When PEP assets are corporate: the lessons from the £7 million Standard Bank fine
Chris Hamblin, Clearview Publishing, Editor, London, 13 February 2014
All the time, private bankers encounter the wealth of 'politically-exposed persons' or PEPs in corporate form. Instead of dealing in cash resources, they find themselves having to deal with wealth that is tied up in special purpose vehicles or other corporate structures.
All the time, private bankers encounter the wealth of 'politically-exposed persons' or PEPs in corporate form. Instead of dealing in cash resources, they find themselves having to deal with wealth that is tied up in special purpose vehicles or other corporate structures. With this in mind, readers will be interested in the reasons why the Financial Conduct Authority recently fined Standard Bank £7 million for lax money-laundering controls.
The drafting of the penalty leaves something to be desired. For a start, it is a decision notice and not a final notice; when asked to explain this oddity, an FCA insider said that “being money-laundering, it is a non-Financial Services and Markets Act outcome, for which there is a two-stage process, I am told.” Secondly, on page 16 it says that the FCA reached this 'decision' in accordance with Money Laundering Regulation 42(7) which, according tolegislation.gov.uk, the United Kingdom's legislative website, does not exist. Nor is there anything but a blank space next to the '42(7)' slot on page 23 of the notice, where the rest of the regulation (which empowers 'designated authorities' to fine those they regulate for breaking the regulations) is explained.

_Problem 1:_ In the article on the Standard Bank fine, why did the Financial Conduct Authority fine Standard Bank £7 million?

_Exercise material:_
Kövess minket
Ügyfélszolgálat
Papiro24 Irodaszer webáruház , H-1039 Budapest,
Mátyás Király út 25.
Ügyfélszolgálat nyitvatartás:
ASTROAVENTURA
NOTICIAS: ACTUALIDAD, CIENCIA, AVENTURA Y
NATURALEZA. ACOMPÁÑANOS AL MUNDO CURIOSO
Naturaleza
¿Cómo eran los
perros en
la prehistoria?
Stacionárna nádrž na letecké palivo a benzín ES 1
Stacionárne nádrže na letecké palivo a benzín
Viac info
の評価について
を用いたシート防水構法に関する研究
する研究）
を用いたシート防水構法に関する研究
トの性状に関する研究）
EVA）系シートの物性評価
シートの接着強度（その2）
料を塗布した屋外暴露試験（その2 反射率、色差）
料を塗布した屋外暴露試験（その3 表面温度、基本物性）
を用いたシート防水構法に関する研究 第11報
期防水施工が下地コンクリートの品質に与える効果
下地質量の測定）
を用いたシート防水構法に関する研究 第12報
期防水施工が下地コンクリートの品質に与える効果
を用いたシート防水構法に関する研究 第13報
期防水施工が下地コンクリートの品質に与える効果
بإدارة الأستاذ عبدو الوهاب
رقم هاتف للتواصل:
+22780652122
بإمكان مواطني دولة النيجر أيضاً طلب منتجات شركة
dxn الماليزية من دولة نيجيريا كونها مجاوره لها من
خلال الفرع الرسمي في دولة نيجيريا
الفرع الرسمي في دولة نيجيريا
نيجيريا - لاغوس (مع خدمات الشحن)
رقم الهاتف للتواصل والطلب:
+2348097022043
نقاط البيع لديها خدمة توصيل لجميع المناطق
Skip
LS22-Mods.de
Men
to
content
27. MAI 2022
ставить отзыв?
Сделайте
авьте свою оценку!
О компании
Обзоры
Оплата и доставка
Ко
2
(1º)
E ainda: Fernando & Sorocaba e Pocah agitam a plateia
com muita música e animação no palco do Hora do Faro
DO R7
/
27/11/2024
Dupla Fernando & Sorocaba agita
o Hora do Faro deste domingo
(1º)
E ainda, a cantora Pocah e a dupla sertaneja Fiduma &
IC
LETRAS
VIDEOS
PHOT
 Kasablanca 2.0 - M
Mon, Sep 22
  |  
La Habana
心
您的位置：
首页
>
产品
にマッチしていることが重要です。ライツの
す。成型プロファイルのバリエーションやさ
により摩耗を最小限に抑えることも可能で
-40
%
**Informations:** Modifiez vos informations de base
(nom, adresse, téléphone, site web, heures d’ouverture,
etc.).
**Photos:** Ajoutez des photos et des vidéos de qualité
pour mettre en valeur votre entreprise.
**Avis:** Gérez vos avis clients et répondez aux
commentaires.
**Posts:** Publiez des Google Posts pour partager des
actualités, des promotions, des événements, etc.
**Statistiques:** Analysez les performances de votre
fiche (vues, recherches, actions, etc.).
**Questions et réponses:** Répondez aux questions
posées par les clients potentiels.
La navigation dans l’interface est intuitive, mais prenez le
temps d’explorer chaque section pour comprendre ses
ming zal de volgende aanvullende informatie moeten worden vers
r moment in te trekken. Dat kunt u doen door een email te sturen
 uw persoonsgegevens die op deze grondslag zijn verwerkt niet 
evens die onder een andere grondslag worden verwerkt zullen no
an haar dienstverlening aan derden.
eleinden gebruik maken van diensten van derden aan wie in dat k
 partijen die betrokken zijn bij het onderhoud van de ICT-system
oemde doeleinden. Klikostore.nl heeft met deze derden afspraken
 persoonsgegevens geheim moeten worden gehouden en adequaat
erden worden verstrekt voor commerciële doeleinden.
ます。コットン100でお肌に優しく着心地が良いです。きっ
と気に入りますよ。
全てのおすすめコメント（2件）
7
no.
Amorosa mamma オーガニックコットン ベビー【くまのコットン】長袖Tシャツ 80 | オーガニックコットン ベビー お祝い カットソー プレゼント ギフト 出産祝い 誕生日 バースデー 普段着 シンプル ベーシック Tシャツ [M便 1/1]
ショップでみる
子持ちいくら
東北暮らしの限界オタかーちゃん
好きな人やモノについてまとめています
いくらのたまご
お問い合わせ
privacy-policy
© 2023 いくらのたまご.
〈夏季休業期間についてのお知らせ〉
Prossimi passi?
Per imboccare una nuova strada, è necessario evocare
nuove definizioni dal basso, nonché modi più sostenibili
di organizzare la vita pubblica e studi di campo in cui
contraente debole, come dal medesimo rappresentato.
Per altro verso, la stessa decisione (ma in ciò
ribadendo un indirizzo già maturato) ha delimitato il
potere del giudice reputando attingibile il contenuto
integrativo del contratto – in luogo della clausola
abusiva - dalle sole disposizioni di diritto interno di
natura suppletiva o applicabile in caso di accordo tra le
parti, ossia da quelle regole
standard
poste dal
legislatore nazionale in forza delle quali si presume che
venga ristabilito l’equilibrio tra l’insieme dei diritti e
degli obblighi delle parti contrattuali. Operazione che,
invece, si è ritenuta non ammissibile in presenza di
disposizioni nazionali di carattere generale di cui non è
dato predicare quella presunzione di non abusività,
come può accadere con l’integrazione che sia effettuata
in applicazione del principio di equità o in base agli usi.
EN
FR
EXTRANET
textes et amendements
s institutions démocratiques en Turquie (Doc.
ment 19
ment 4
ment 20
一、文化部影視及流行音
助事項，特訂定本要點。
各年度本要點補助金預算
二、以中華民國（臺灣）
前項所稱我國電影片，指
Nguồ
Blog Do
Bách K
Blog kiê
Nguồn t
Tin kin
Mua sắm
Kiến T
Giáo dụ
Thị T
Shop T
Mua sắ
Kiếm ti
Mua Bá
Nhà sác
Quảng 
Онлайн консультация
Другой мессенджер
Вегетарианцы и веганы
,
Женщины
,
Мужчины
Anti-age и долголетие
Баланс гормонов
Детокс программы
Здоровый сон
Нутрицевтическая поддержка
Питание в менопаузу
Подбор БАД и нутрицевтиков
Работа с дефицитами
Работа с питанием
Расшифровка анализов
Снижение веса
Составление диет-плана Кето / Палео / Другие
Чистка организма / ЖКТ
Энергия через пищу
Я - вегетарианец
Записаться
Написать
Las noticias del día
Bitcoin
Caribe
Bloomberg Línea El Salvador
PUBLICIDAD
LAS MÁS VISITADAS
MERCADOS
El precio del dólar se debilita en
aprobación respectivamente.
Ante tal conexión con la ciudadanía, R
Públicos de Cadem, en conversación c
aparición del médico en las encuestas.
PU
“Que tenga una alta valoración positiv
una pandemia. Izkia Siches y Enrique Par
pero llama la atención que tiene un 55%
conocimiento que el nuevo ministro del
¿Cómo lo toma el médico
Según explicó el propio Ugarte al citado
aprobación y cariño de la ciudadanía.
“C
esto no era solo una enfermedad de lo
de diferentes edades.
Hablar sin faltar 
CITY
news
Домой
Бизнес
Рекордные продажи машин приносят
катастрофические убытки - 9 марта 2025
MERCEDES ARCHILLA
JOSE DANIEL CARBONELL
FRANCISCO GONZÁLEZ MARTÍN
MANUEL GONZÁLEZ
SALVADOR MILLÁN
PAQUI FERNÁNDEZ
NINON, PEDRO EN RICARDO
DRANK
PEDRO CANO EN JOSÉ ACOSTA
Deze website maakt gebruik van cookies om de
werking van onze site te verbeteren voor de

_Problem 2:_ Output the records exactly as they appear, from their first line up to and including the line that contains "料を塗布した屋外暴露試験（その3 表面温度、基本物性）".

_Your solution 1:_ For lax money-laundering controls.

_Your solution 2:_
Kövess minket
Ügyfélszolgálat
Papiro24 Irodaszer webáruház , H-1039 Budapest,
Mátyás Király út 25.
Ügyfélszolgálat nyitvatartás:
ASTROAVENTURA
NOTICIAS: ACTUALIDAD, CIENCIA, AVENTURA Y
NATURALEZA. ACOMPÁÑANOS AL MUNDO CURIOSO
Naturaleza
¿Cómo eran los
perros en
la prehistoria?
Stacionárna nádrž na letecké palivo a benzín ES 1
Stacionárne nádrže na letecké palivo a benzín
Viac info
の評価について
を用いたシート防水構法に関する研究
する研究）
を用いたシート防水構法に関する研究
トの性状に関する研究）
EVA）系シートの物性評価
シートの接着強度（その2）
料を塗布した屋外暴露試験（その2 反射率、色差）
料を塗布した屋外暴露試験（その3 表面温度、基本物性）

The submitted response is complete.